Copy out the text of all the rows, substituting "Online-Tool" for every occurrence of "Online-Rechner" and changing nothing else. Leave the pictures out of your answer.
+++
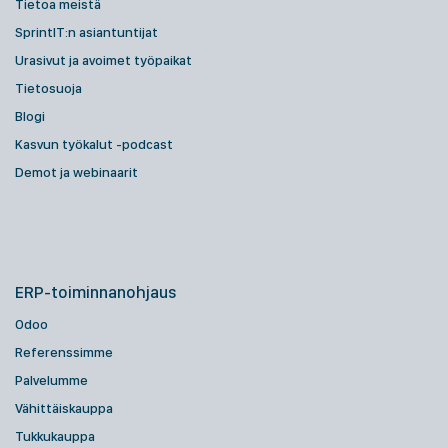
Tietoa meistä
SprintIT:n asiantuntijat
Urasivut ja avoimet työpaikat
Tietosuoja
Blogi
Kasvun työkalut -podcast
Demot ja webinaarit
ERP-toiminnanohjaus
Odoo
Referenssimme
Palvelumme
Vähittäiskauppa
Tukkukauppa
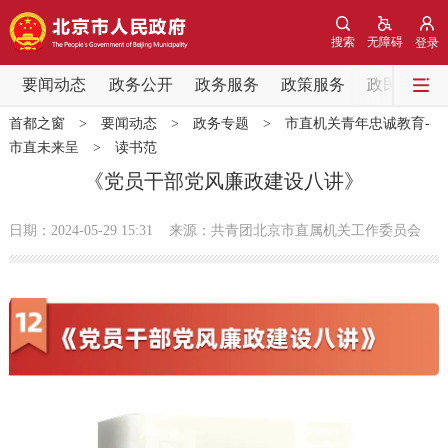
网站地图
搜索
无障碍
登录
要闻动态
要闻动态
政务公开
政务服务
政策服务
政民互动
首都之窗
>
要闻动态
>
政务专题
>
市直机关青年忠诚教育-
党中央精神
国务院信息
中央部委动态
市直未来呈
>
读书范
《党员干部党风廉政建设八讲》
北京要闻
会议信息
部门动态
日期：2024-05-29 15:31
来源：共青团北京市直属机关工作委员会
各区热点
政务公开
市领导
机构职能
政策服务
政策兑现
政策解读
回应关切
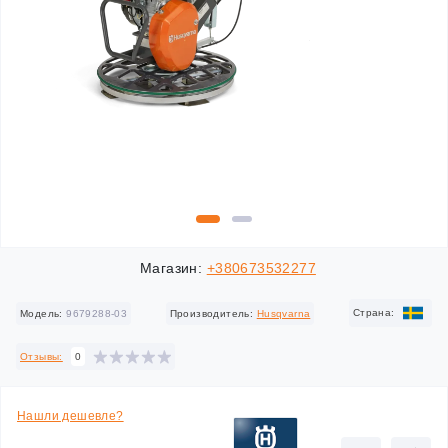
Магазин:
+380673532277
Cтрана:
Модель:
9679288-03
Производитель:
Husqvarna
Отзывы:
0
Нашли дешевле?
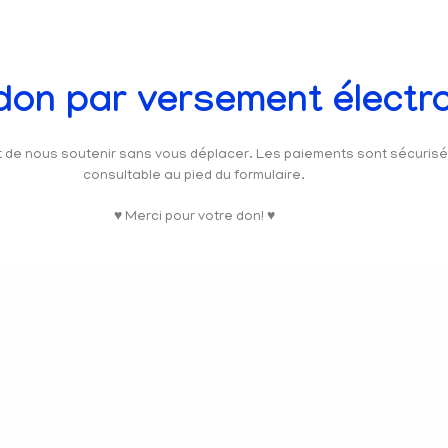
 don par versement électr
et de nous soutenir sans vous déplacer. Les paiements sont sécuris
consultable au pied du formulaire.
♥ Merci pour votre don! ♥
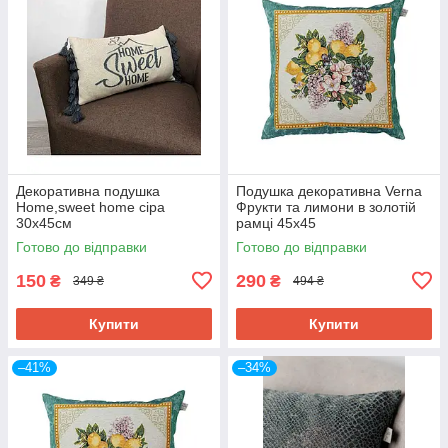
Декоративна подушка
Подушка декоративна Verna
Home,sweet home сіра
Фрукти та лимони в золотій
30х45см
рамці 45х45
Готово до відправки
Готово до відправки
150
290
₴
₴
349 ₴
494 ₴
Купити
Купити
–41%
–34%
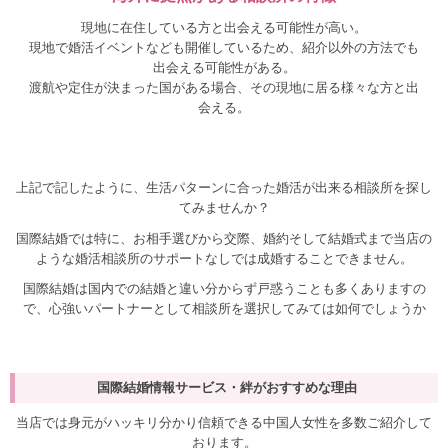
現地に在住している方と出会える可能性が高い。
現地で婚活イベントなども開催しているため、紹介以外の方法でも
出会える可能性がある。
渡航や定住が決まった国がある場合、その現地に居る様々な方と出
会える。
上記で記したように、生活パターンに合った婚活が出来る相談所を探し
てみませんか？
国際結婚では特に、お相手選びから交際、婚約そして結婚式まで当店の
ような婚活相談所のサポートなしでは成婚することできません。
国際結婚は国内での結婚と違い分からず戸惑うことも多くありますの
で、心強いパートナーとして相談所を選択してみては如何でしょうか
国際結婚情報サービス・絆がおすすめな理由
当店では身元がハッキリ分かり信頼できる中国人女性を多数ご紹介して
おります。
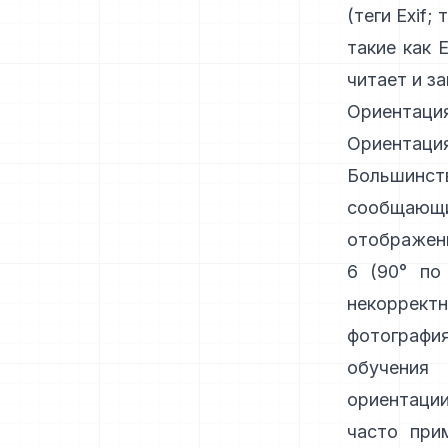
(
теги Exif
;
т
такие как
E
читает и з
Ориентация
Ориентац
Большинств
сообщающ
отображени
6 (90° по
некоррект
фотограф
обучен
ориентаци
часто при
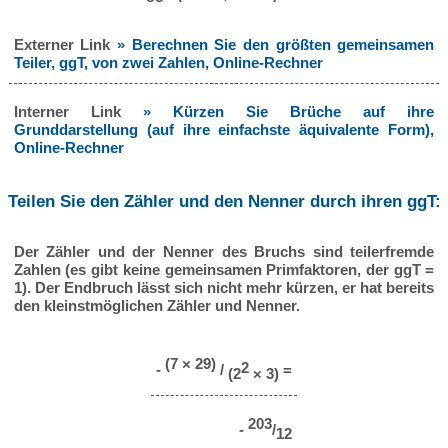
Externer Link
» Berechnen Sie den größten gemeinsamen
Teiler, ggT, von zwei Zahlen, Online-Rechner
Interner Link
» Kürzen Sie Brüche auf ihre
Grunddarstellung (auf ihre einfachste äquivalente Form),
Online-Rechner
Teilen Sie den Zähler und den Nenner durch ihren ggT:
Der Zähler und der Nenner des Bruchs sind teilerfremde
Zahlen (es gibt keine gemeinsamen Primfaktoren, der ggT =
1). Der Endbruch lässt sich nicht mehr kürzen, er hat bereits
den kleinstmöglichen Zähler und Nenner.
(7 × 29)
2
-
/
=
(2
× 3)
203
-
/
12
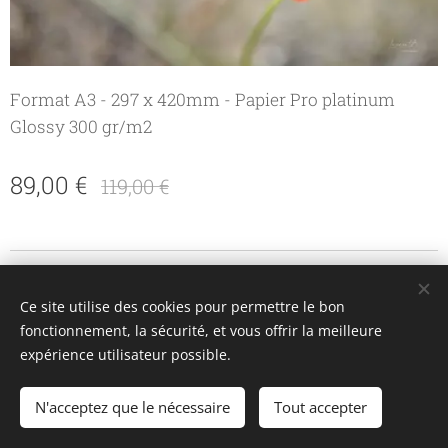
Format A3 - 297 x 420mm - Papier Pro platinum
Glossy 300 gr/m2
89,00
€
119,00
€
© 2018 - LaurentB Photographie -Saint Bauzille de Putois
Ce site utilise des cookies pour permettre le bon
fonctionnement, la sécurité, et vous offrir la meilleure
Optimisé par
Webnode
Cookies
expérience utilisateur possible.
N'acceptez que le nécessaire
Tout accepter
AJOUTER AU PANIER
+++
# REPLY
Tietoa meistä
SprintIT:n asiantuntijat
Urasivut ja avoimet työpaikat
Tietosuoja
Blogi
Kasvun työkalut -podcast
Demot ja webinaarit
ERP-toiminnanohjaus
Odoo
Referenssimme
Palvelumme
Vähittäiskauppa
Tukkukauppa
网站地图
搜索
无障碍
登录
要闻动态
要闻动态
政务公开
政务服务
政策服务
政民互动
首都之窗
>
要闻动态
>
政务专题
>
市直机关青年忠诚教育-
党中央精神
国务院信息
中央部委动态
市直未来呈
>
读书范
《党员干部党风廉政建设八讲》
北京要闻
会议信息
部门动态
日期：2024-05-29 15:31
来源：共青团北京市直属机关工作委员会
各区热点
政务公开
市领导
机构职能
政策服务
政策兑现
政策解读
回应关切
Магазин:
+380673532277
Cтрана:
Модель:
9679288-03
Производитель:
Husqvarna
Отзывы:
0
Нашли дешевле?
 don par versement électr
et de nous soutenir sans vous déplacer. Les paiements sont sécuris
consultable au pied du formulaire.
♥ Merci pour votre don! ♥
Декоративна подушка
Подушка декоративна Verna
Home,sweet home сіра
Фрукти та лимони в золотій
30х45см
рамці 45х45
Готово до відправки
Готово до відправки
150
290
₴
₴
349 ₴
494 ₴
Купити
Купити
–41%
–34%
現地に在住している方と出会える可能性が高い。
現地で婚活イベントなども開催しているため、紹介以外の方法でも
出会える可能性がある。
渡航や定住が決まった国がある場合、その現地に居る様々な方と出
会える。
上記で記したように、生活パターンに合った婚活が出来る相談所を探し
てみませんか？
国際結婚では特に、お相手選びから交際、婚約そして結婚式まで当店の
ような婚活相談所のサポートなしでは成婚することできません。
国際結婚は国内での結婚と違い分からず戸惑うことも多くありますの
で、心強いパートナーとして相談所を選択してみては如何でしょうか
国際結婚情報サービス・絆がおすすめな理由
当店では身元がハッキリ分かり信頼できる中国人女性を多数ご紹介して
おります。
(
теги Exif
;
т
такие как
E
читает и з
Ориентация
Ориентац
Большинств
сообщающ
отображени
6 (90° по
некоррект
фотограф
обучен
ориентаци
часто при
Externer Link
» Berechnen Sie den größten gemeinsamen
Teiler, ggT, von zwei Zahlen, Online-Tool
Interner Link
» Kürzen Sie Brüche auf ihre
Grunddarstellung (auf ihre einfachste äquivalente Form),
Online-Tool
Teilen Sie den Zähler und den Nenner durch ihren ggT:
Der Zähler und der Nenner des Bruchs sind teilerfremde
Zahlen (es gibt keine gemeinsamen Primfaktoren, der ggT =
1). Der Endbruch lässt sich nicht mehr kürzen, er hat bereits
den kleinstmöglichen Zähler und Nenner.
(7 × 29)
2
-
/
=
(2
× 3)
203
-
/
12
Format A3 - 297 x 420mm - Papier Pro platinum
Glossy 300 gr/m2
89,00
€
119,00
€
© 2018 - LaurentB Photographie -Saint Bauzille de Putois
Ce site utilise des cookies pour permettre le bon
fonctionnement, la sécurité, et vous offrir la meilleure
Optimisé par
Webnode
Cookies
expérience utilisateur possible.
N'acceptez que le nécessaire
Tout accepter
AJOUTER AU PANIER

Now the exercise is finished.